(SEE UPDATE BELOW VERIZON/NETFLIX DEAL)
Today the press is reporting about a deal between Netflix and Comcast, which will allow the movie provider to connect directly to the network of the broadband provider. I understand that this is a direct peering agreement, but not for free (as it often happens in the peering environment), since Netflix has committed to pay Comcast for the disturb (details of the price are not public).
By virtue of this agreement, Netflix’s subscribers will enjoy a better quality when watching their movies. In fact, Netflix stream services will be conveyed to subscribers directly to them and will not pass through other networks and long routing – unlike now, since most of Netflix’s movies were normally transmitted via Cogent, a carrier which then delivered the traffic to Comcast.

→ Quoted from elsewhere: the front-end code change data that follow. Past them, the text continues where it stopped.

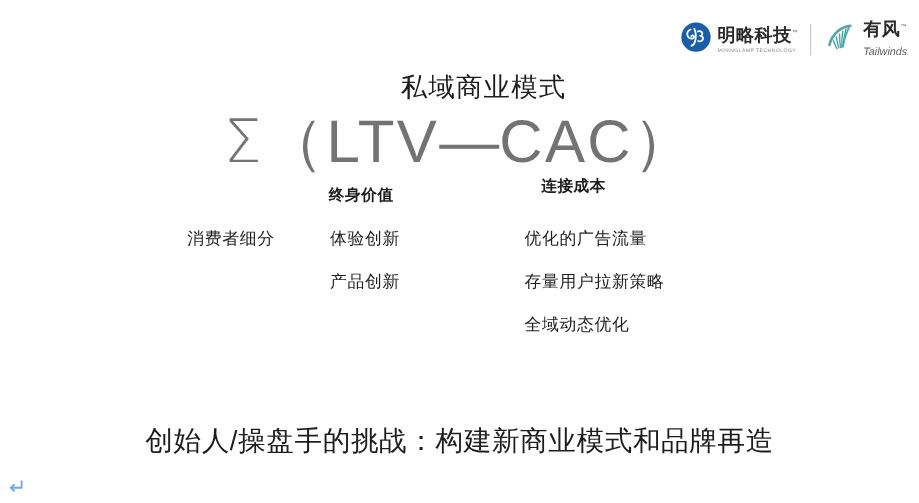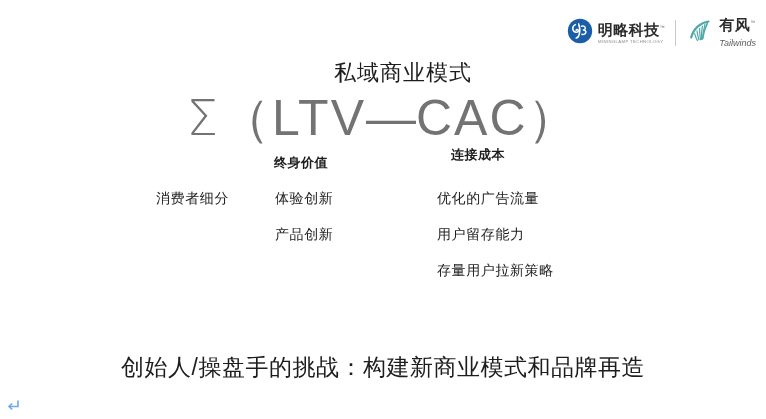--- a/index.html
+++ b/index.html
@@ -238,22 +238,22 @@
       <div class="col-item">消费者细分</div>
     </div>
 
     <div class="column col-1">
       <div class="col-item">体验创新</div>
       <div class="col-item">产品创新</div>
     </div>
 
     <div class="column col-2">
       <div class="col-item">优化的广告流量</div>
-      <div class="col-item">用户留存能力</div>
       <div class="col-item">存量用户拉新策略</div>
+      <div class="col-item">全域动态优化</div>
     </div>
 
   </div>
 
   <div class="footer-line">创始人/操盘手的挑战：构建新商业模式和品牌再造</div>
 
   <span class="return-mark">
     <svg width="14" height="14" viewBox="0 0 14 14" xmlns="http://www.w3.org/2000/svg">
       <path d="M12 1.5v6H3.6" fill="none" stroke="#6FA8EF" stroke-width="1.6"></path>
       <path d="M6.2 4.6L3 7.5l3.2 2.9" fill="none" stroke="#6FA8EF" stroke-width="1.6" stroke-linejoin="miter"></path>

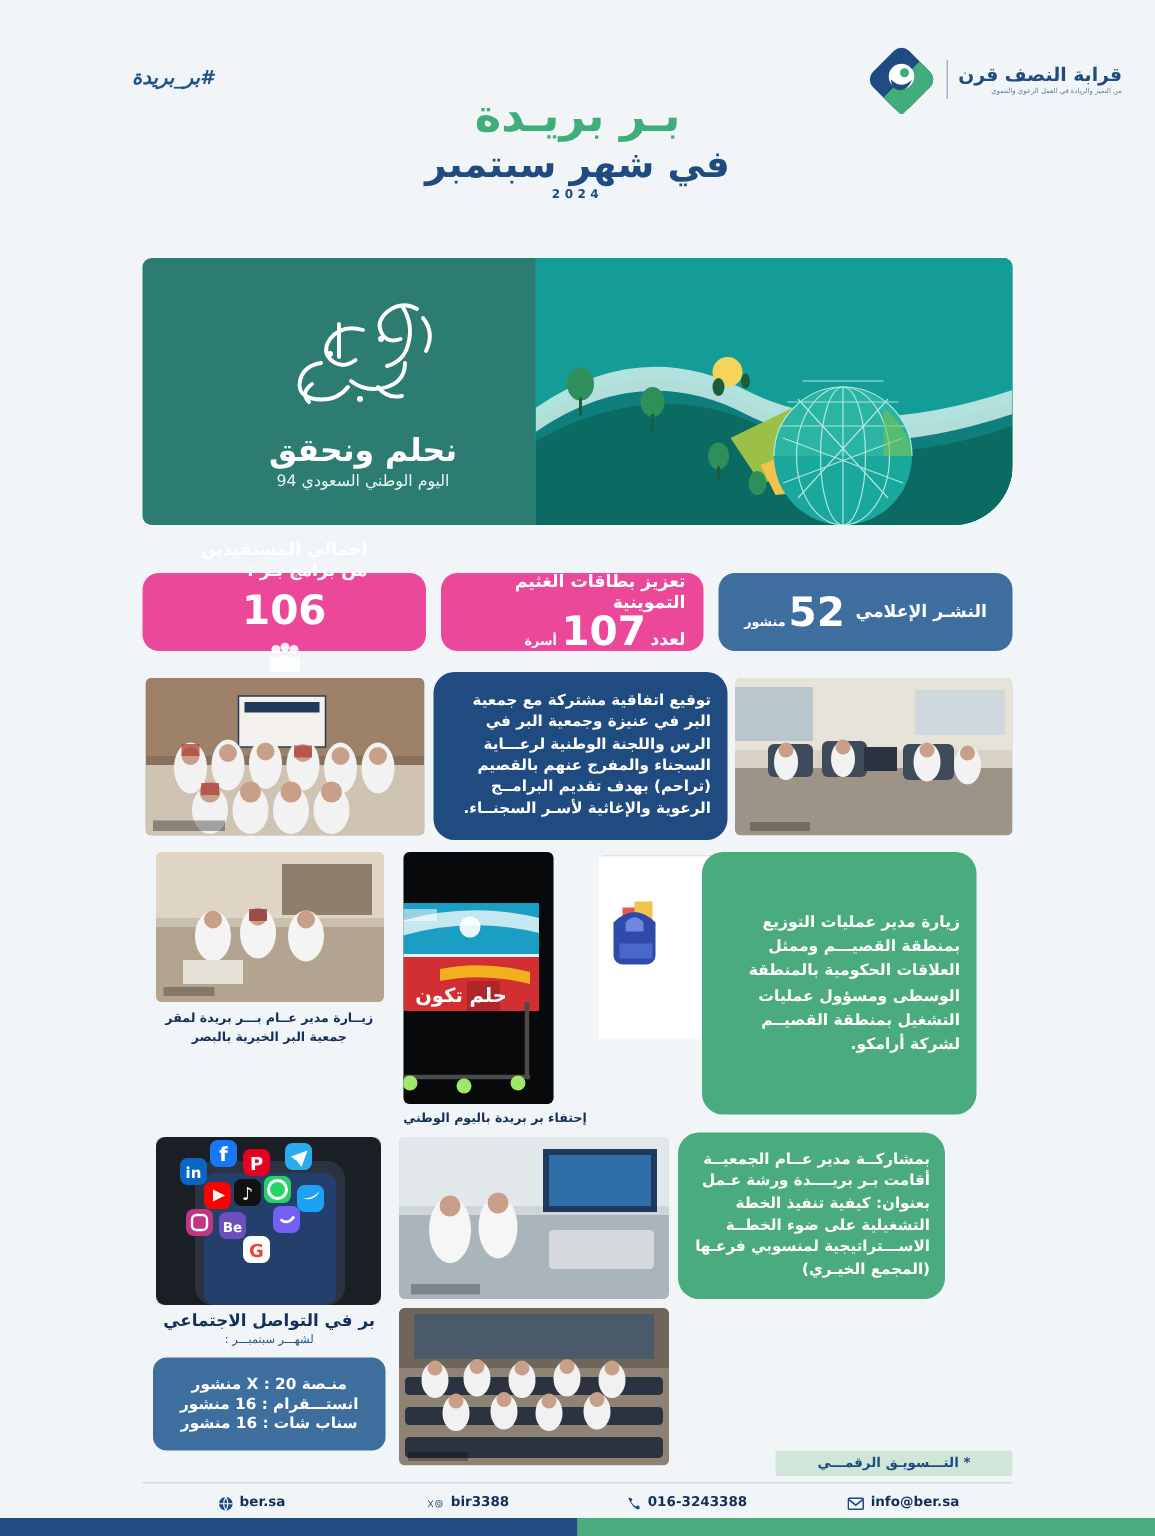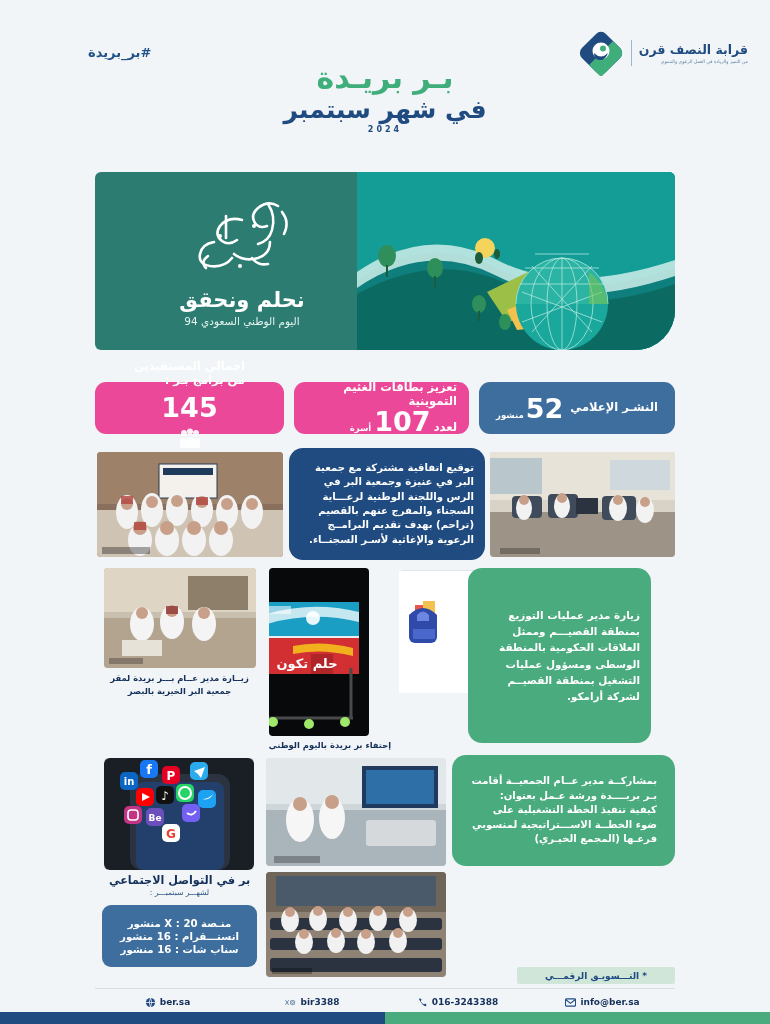--- a/index.html
+++ b/index.html
@@ -9,21 +9,21 @@
     font-family: "DejaVu Sans", "Liberation Sans", sans-serif;
     overflow: hidden;
     position: relative;
   }
   .page { width: 770px; height: 1024px; position: relative; background: #f2f5f7; }
 
   
   .header { position: absolute; top: 0; left: 0; width: 770px; height: 165px; }
   .hashtag {
     position: absolute; top: 45px; left: 88px;
-    font-size: 13px; font-weight: bold; color: #1f5288; direction: rtl;
+    font-size: 13px; font-weight: bold; color: #1f5288; direction: rtl; font-style: italic;
   }
   .title-block { position: absolute; top: 62px; left: 0; width: 770px; text-align: center; }
   .title-main {
     font-size: 30px; font-weight: bold; color: #3fae7a;
     letter-spacing: 2px; line-height: 1.05;
   }
   .title-sub {
     font-size: 25px; font-weight: bold; color: #1f4b80;
     letter-spacing: 1px; line-height: 1.15; margin-top: 2px;
   }
@@ -96,22 +96,22 @@
   .row3-phone { position: absolute; top: 758px; left: 104px; width: 150px; height: 112px; }
   .row3-cap { position: absolute; top: 874px; left: 97px; width: 165px; text-align: center; direction: rtl; }
   .row3-cap-main { font-size: 11.2px; font-weight: bold; color: #14305a; }
   .row3-cap-sub { font-size: 7.6px; color: #2b5682; margin-top: 1px; }
   .social-box { position: absolute; top: 905px; left: 102px; width: 155px; height: 62px;
                 background: #3d6e9e; border-radius: 9px; color: #fff; direction: rtl;
                 display: flex; flex-direction: column; align-items: center; justify-content: center; gap: 2px; }
   .social-line { font-size: 10.2px; font-weight: bold; }
 
   .row3-photo1 { position: absolute; top: 758px; left: 266px; width: 180px; height: 108px; }
-  .row3-green1 { position: absolute; top: 755px; left: 452px; width: 223px; height: 111px;
-                 padding: 6px 18px; font-size: 10.1px; line-height: 1.45; }
+  .row3-green1 { position: absolute; top: 755px; left: 452px; width: 178px; height: 111px;
+                 padding: 6px 10px; font-size: 10.1px; line-height: 1.45; }
   .row3-photo2 { position: absolute; top: 872px; left: 266px; width: 180px; height: 105px; }
   .row3-green2 { position: absolute; top: 870px; left: 452px; width: 223px; height: 107px;
                  padding: 6px 10px; font-size: 10.1px; line-height: 1.45; }
 
   
   .dm-badge { position: absolute; top: 967px; left: 517px; width: 158px; height: 17px;
               background: #cfe6d9; color: #1f4b80; font-size: 9px; font-weight: bold;
               display: flex; align-items: center; justify-content: center; direction: rtl;
               border-radius: 2px; }
   .footer-line { position: absolute; top: 988px; left: 95px; width: 580px; height: 1px; background: #d4dde3; }
@@ -243,21 +243,21 @@
         </div>
       </div>
     </div>
 
     <div class="badge badge-green badge-right">
       <div class="badge-lines">
         <div class="badge-l1">اجمالي المستفيدين</div>
         <div class="badge-l2">من برامج بـر :</div>
       </div>
       <div class="badge-numwrap">
-        <span class="badge-num">145</span>
+        <span class="badge-num">106</span>
       </div>
       <div class="badge-icon">
         <svg viewBox="0 0 26 28" width="26" height="28">
           <g fill="#ffffff">
             <circle cx="7" cy="5" r="3"></circle>
               <circle cx="13" cy="3.5" r="3"></circle>
               <circle cx="19" cy="5" r="3"></circle>
             <rect x="3" y="10" width="7" height="10" rx="1.6"></rect>
             <rect x="10" y="9" width="6" height="11" rx="1.6"></rect>
             <rect x="16" y="10" width="7" height="10" rx="1.6"></rect>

The deal between Netflix and Comcast seems therefore a normal commercial transaction, since content providers may have the choice to connect directly to the network of their users or instead to deliver traffic to a carrier, which will do the rest directly (via own peering agreements) or via further carriers. As far as we know, this was a pure commercial decision, which had to take account of various factors: the coverage of the ISP and its customers base, the routing architecture, the price negotiated amongst the parties, the alternative price to be negotiated for transit. Of course, Netflix will not make direct peering agreements with all ISPs of the world, because it will be impossible and insane. However, it make sense to negotiate such a deal at least with the main BB providers, including Comcast – the latter being the main provider in the largest market for Netflix – if the price is fair. Comcast’s customers will have a benefit from that, because they will enjoy better quality when watching Netflix’s movies, as the streaming signal will be delivered directly to them without too many loops and routing.
One could argue whether this deal has something to do with the NN debate. It depends whether Netflix’s decision was driven by autonomous commercial decision or by the potential threat by Comcast to restrict the video-streaming traffic to its subscribers.
A pure commercial decision?………
In the previous case, this deal should be seen as an alternative to a solution altering the neutrality of the net. In fact, Netflix’s traffic will not be prioritized, privileged or favored, therefore net neutrality remains “safe”. By contrast, some “quality” effects will be perceived by the users because of the network solution in place permitting to the video stream to reach households with less potentially congestion points. Thus, this kind of deal demonstrate that most of the arguments against net neutrality are fake or inconsistent, because:
(i) in order to provide enhanced quality to end-users, it is not necessary to prioritize, discriminate, impose bandwidth caps ecc ecc; it is sufficient to arrange the Internet traffic via different routing or peering agreements;
(ii) it is a pure commercial matter – if the price is fair it may be done. No need to regulate;
(iii) it is up to the content provider, OTT or end-users to decide whether a given quality may be desirable, and then the market will provide offers and solutions. By contrast, the entire net neutrality debate in Us and especially in the EU is whether specific “specialized” services should be guaranteed or recognized by regulation, even when nobody in the market is asking for that!
…. or the result of a NN abuse?
One should investigate the reasons why Netflix decided to close this deal. If, for instance, the deal was forced because of traffic congestions artificially created by Comcast, the scenario becomes more complex. Interesting to see, there are news that also At&T may be interested to close the same kind of deal with Netflix.
In addition, one should consider potential problem deriving from the changing landscape in the US ISP market. If Comcast will succeed in buying the competitor Time Warner, then it may become dominant in the Internet access market in US and it may be tempted, as a consequence, to abusively rise peering fees (to Netflix or any other content provider or carrier) or discriminate. In such a case, a competition or regulatory issue may arise.
UPDATE 29 APRIL 2014: Netflix has announced to have executed a similar direct paid agreement with Verizon. This is a sign that the competitive landscape is changing. The question is whether the deal could be seen as a pure commercial move or there might be previous behaviors from Verizon (such as artificial shortage of bandwidth) which have forced Netflix to enter into the peering agreement. Commercial details of the deal are not public.